### Исходный текст

^^^^

Рост общедемократических тенденций в стране в XX в. мало чем изменил данную ситуацию. Но это не означало, что юридические нормы, регулирующие положение института проституции в российском обществе, никак не трансформировались. В марте 1903 г. был принят закон о мерах к пресечению торга женщинами. Появление этого документа явилось следствием общеевропейских тенденций в отношении к проблеме продажной любви. В 1899 г. в Лондоне состоялся конгресс, поставивший вопрос об ограничении торговле «живым товаром». Ряд решений конгресса нашел отражение и в российском законодательстве, но касались они, естественно, лишь международных аспектов. В конце 1909 г. Государственный Совет и Государственная Дума одобрили новый закон, касавшийся проституции. В нем много положений, заметно расширявших права публичных женщин, но, конечно, не в общегражданском, а в специфическом, в определенной степени профессиональном смысле. Следует отметить, что эти нововведения основывались на действовавших ранее подзаконных актах, касавшихся прежде всего функций Врачебно-полицейского комитета. Это относилось, в частности, и к вопросу о праве проститутки не обслуживать мужчину без указания причин отказа. В целом же законы 1903 и 1909 гг. рассматривали проблемы проституции в контексте государственного надзора над ней, а следовательно, функционирования Врачебно-полицейского комитета. Не посягали законодатели и на публичные дома, что было вполне естественно, так как контроль за продажными женщинами легче всего осуществлялся именно в этих заведениях.
В конце 1913 г. либерально настроенная общественность подняла вопрос о необходимости введения нового закона по борьбе с торгом женщинами. Его разработкой в основном занимался А. И. Елистратов, активно поддерживаемый аболиционистским и филантропическими обществами. Эти организации преследовали цель упразднить врачебно-полицейский надзор и дома терпимости. Новый закон должен был жестоко карать содержателей притонов и лиц, способствующих вовлечению женщин в проституцию. Сама же особа, занимавшаяся торговлей любовью, выставлялась полностью невинной жертвой.

^^^^

### Задание A
Определите, согласуются ли с текстом о законодательстве о проституции в России следующие утверждения: (i) закон о мерах к пресечению торга женщинами был принят в марте 1903 г.; (ii) законы 1903 и 1909 гг. были направлены на упразднение публичных домов; (iii) разработкой нового закона в конце 1913 г. в основном занимался А. И. Елистратов. Для каждого утверждения ответьте «да» или «нет» и дословно приведите решающие слова текста.
### Задание B
Перепишите без изменений фрагмент текста о законодательстве о проституции в России начиная со слов «В конце 1913» и заканчивая словами «полностью невинной жертвой.» включительно.
Записи взяты из другого источника.

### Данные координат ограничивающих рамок
^^^^

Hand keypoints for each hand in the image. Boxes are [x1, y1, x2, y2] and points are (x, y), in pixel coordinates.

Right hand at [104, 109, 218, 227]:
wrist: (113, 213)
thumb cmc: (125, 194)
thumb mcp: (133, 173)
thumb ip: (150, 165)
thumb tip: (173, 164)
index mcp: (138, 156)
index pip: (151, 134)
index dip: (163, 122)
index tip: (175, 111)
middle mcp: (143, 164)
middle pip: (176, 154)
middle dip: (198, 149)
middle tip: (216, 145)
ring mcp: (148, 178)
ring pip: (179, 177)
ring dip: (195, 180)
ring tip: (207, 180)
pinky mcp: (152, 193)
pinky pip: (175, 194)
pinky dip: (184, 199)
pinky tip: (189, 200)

^^^^

### Решение задачи A
(i) Да: «В марте 1903 г. был принят закон о мерах к пресечению торга женщинами».
(ii) Нет: «Не посягали законодатели и на публичные дома».
(iii) Да: «Его разработкой в основном занимался А. И. Елистратов».

### Решение задачи B
В конце 1913 г. либерально настроенная общественность подняла вопрос о необходимости введения нового закона по борьбе с торгом женщинами. Его разработкой в основном занимался А. И. Елистратов, активно поддерживаемый аболиционистским и филантропическими обществами. Эти организации преследовали цель упразднить врачебно-полицейский надзор и дома терпимости. Новый закон должен был жестоко карать содержателей притонов и лиц, способствующих вовлечению женщин в проституцию. Сама же особа, занимавшаяся торговлей любовью, выставлялась полностью невинной жертвой.